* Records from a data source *
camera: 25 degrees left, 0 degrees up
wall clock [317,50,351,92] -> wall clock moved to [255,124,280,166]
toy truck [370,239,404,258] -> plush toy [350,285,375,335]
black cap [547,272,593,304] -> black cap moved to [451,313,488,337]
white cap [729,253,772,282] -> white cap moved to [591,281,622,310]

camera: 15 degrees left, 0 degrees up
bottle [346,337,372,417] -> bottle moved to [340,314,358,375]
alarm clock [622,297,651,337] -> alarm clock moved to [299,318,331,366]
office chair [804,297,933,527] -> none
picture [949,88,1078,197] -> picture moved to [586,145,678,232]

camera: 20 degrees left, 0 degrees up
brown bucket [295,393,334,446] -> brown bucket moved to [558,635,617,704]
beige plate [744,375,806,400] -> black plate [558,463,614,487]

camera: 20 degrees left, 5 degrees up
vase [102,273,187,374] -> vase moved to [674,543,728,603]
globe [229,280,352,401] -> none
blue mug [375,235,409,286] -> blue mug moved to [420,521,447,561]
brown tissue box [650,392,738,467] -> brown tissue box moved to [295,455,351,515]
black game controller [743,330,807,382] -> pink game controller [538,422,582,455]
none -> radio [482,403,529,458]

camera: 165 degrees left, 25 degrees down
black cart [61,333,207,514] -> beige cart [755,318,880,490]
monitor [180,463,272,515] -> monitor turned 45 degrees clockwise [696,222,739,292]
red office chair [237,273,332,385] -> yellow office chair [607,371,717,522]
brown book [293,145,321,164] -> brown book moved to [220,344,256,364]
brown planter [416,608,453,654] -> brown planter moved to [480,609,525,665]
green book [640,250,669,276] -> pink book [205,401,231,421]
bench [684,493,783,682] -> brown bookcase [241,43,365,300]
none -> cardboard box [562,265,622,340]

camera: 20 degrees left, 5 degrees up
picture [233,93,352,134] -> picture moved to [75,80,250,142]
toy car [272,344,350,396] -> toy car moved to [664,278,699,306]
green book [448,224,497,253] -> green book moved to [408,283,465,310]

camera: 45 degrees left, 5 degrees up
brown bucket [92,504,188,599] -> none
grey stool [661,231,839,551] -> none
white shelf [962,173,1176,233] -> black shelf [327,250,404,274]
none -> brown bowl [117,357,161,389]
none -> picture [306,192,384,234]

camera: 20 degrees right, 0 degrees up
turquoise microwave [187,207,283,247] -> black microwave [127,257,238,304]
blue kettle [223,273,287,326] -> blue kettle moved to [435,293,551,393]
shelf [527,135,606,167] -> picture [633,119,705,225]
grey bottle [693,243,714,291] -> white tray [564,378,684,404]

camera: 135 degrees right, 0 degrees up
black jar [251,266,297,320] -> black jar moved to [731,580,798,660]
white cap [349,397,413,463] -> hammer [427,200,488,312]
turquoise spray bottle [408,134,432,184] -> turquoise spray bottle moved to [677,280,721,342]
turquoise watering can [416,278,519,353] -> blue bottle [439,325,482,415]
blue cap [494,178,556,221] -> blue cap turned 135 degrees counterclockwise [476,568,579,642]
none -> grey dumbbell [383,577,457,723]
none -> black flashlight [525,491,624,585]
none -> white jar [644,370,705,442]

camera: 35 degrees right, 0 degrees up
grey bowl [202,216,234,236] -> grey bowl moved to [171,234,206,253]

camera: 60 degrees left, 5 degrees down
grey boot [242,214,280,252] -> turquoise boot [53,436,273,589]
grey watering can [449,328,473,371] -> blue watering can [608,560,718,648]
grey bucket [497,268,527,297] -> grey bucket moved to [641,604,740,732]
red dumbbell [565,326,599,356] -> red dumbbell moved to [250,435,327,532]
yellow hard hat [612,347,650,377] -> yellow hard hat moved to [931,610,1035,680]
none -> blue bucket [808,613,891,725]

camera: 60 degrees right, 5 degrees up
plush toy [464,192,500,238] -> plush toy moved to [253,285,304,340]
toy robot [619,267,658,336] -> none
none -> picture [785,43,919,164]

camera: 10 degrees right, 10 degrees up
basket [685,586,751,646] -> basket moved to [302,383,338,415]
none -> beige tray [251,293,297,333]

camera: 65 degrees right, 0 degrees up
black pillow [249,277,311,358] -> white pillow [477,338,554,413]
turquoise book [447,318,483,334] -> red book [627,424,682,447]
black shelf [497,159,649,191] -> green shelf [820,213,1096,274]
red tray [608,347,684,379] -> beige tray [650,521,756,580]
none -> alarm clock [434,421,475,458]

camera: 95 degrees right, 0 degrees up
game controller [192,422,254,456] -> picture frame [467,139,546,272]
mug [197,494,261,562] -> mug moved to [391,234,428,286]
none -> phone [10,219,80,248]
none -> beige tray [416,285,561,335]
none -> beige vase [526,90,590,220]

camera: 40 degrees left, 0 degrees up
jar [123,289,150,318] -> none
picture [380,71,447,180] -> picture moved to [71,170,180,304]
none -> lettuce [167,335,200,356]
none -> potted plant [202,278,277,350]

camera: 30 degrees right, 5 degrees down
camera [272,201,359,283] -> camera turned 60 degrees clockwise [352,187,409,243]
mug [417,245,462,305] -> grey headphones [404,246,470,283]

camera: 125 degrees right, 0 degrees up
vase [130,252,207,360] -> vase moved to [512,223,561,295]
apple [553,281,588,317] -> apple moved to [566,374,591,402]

* Problem to work on *
Would you report every line of the entries above containing the word "bottle"?

* Your response *
bottle [346,337,372,417] -> bottle moved to [340,314,358,375]
grey bottle [693,243,714,291] -> white tray [564,378,684,404]
turquoise spray bottle [408,134,432,184] -> turquoise spray bottle moved to [677,280,721,342]
turquoise watering can [416,278,519,353] -> blue bottle [439,325,482,415]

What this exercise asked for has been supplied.